Okay, so we want to use a Meet-In-The-Middle attack to find our keys and then decrypt our flag.

But how does a Meet-In-The-Middle attack work?

We want to get the key for the first encryption, by going forward. We encrypt our known plaintext with all possible keys and store them in a dictionary, that maps ciphertext to key.

For the second key we want to go backwards. We decrypt our known ciphertext with all possible keys. Then we check our dictionary. If we find our result in there, we know that our key was correct and we can just take the value for key1 from the dict.

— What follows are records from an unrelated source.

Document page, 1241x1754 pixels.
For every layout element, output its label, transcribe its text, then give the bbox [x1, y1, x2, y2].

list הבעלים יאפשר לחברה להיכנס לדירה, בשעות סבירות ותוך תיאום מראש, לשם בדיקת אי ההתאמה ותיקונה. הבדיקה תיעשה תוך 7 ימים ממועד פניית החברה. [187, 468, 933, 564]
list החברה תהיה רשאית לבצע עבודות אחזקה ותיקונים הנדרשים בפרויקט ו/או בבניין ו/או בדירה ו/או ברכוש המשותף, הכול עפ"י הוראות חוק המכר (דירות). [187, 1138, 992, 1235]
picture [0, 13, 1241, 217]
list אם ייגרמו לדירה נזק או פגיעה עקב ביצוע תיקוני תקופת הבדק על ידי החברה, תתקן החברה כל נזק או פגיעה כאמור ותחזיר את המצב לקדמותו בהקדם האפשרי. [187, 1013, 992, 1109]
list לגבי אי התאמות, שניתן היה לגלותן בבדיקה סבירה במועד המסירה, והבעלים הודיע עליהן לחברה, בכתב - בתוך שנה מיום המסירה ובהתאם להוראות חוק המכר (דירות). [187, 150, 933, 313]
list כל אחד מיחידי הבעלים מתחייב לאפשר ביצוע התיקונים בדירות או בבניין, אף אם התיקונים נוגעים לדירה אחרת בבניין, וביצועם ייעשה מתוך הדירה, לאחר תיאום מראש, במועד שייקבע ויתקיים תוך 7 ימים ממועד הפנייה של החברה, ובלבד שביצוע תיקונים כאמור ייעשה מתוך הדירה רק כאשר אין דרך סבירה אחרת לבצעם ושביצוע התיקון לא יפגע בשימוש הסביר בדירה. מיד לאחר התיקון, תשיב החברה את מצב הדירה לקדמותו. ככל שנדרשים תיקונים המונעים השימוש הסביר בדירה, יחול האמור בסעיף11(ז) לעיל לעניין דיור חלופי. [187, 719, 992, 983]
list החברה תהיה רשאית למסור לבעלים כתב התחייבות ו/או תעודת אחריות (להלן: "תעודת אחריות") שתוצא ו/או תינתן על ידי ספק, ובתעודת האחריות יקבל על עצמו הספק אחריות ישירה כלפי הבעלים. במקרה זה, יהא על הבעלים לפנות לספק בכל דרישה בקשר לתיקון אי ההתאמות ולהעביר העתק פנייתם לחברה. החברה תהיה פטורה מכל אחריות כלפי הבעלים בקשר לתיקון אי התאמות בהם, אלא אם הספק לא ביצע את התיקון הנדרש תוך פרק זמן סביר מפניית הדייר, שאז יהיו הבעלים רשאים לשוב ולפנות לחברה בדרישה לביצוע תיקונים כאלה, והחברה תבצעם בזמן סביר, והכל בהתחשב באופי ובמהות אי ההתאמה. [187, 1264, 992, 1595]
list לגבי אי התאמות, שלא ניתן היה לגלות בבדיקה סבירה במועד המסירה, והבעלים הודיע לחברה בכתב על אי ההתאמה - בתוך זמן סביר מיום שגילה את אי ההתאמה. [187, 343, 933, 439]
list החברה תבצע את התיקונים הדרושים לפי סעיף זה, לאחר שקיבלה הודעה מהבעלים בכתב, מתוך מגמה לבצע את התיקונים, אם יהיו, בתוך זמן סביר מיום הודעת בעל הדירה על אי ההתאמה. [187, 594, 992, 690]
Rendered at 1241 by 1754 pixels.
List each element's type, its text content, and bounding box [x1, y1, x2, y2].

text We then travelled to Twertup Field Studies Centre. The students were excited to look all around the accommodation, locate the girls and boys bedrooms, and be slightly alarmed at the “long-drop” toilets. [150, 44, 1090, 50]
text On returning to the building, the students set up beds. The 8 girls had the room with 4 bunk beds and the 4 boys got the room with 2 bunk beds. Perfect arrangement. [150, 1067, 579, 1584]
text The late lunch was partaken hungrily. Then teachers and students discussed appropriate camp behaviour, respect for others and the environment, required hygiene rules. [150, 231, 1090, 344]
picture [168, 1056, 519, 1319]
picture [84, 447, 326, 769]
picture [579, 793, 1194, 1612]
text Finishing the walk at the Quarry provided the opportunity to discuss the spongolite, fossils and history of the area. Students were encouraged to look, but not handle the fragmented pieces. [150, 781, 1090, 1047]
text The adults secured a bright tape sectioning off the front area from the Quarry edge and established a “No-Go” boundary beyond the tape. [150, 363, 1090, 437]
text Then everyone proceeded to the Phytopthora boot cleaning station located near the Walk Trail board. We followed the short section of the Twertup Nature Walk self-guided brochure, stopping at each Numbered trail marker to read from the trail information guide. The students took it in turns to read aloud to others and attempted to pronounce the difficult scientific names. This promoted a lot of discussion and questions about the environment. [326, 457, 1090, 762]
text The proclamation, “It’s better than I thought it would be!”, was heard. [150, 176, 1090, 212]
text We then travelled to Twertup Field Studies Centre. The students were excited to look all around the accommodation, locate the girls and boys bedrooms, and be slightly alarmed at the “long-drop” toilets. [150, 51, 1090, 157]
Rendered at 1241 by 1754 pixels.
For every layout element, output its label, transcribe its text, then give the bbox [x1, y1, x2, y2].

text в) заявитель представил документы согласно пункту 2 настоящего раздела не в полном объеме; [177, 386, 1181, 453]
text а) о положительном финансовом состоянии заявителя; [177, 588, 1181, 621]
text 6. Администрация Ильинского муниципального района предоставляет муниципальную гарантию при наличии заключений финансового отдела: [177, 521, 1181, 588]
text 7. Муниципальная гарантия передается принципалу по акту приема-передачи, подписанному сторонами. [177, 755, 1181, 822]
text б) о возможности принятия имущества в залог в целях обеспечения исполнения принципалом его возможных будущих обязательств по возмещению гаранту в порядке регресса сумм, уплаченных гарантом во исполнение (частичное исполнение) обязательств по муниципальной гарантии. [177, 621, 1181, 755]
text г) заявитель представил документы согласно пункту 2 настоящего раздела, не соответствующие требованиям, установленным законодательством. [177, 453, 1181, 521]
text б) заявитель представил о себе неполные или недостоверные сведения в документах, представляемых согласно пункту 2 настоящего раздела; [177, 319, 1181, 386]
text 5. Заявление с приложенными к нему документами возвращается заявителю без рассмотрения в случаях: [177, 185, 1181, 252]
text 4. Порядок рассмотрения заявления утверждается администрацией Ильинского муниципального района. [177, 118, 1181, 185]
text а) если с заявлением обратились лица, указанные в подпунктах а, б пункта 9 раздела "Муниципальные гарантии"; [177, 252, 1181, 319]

So first, let's get our flag and plaintext-ciphertext pair from our Docker:
```bat
Super strong encryption service approved by the elves X-MAS spirit.
Message for all the elves:
d8c4cf645e889ec3d21fdaca4083d17acdd31489126f7a4bd48b73ea51675513165a00308497170dc3cd18ee969e4fc24c2534bffa9aa9ae06df
aeae8d025b9ae4ea59fa5c81103ef4ded08f76f88dffd40c7eb15aa21cc1ff88966c3ddcab89
Encrypt your text:
> {"pt":"aaaaaaaaaaaaaaaa"}
dd94b4f4708c5d21ac12ca38d5a0cebe
```

With the variables we got, we can use the following python code to calculate everything for us:
```py
import json
from Crypto.Util.Padding import pad
from Crypto.Cipher import AES

def first_half(plaintext, const, printable):
dt = json.loads('{"pt":"' + plaintext + '"}')
pt = bytes.fromhex(dt['pt'])
res = {}
for a in printable:
for b in printable:
for c in printable:
for d in printable:
key1 = const + bytes(a.encode('latin-1')) + bytes(b.encode('latin-1'))
+ bytes(c.encode('latin-1'))+bytes(d.encode('latin-1'))
cipher1 = AES.new(key=key1, mode=AES.MODE_ECB)
c1 = cipher1.encrypt(pad(pt, 16))
res[c1] = key1
return res

def second_half(ciphertext, dict, const, printable):
ct = bytes.fromhex(ciphertext)
for a in printable:
for b in printable:
for c in printable:
for d in printable:
key2 = bytes(a.encode('latin-1')) + bytes(b.encode('latin-1'))
+ bytes(c.encode('latin-1'))+bytes(d.encode('latin-1')) + const
cipher2 = AES.new(key=key2, mode=AES.MODE_ECB)
res = cipher2.decrypt(ct)
if res in dict:
key1 = dict[res]
return key1, key2

def main():
flag = 'd8c4cf645e889ec3d21fdaca4083d17acdd31489126f7a4bd48b73ea51675513165a00308497170dc3cd18ee969e4fc24c2534b...'
plaintext = 'aaaaaaaaaaaaaaaa'
ciphertext = 'dd94b4f4708c5d21ac12ca38d5a0cebe'
const = b'cyb3rXm45!@#'
printable = ['0','1','2','3','4','5','6','7','8','9','a','b','c','d','e','f']

dictionary = first_half(plaintext, const, printable)
key1, key2 = second_half(ciphertext, dictionary, const, printable)

cipher1 = AES.new(key=key1, mode=AES.MODE_ECB)
cipher2 = AES.new(key=key2, mode=AES.MODE_ECB)

decrypted_flag = cipher1.decrypt(cipher2.decrypt(bytes.fromhex(flag)))
print(decrypted_flag)

main()
```

The output of our code is:
```
b'https://www.youtube.com/watch?v=DZMv9XO4Nlk\nHTB{m337_m3_1n_7h3_m1ddl3_0f_3ncryp710n}\x0c\x0c\x0c\x0c\x0c\x0c\x0c\x0c\x0c\x0c\x0c\x0c'
```

We get a nice christmas song and our flag `HTB{m337_m3_1n_7h3_m1ddl3_0f_3ncryp710n}`!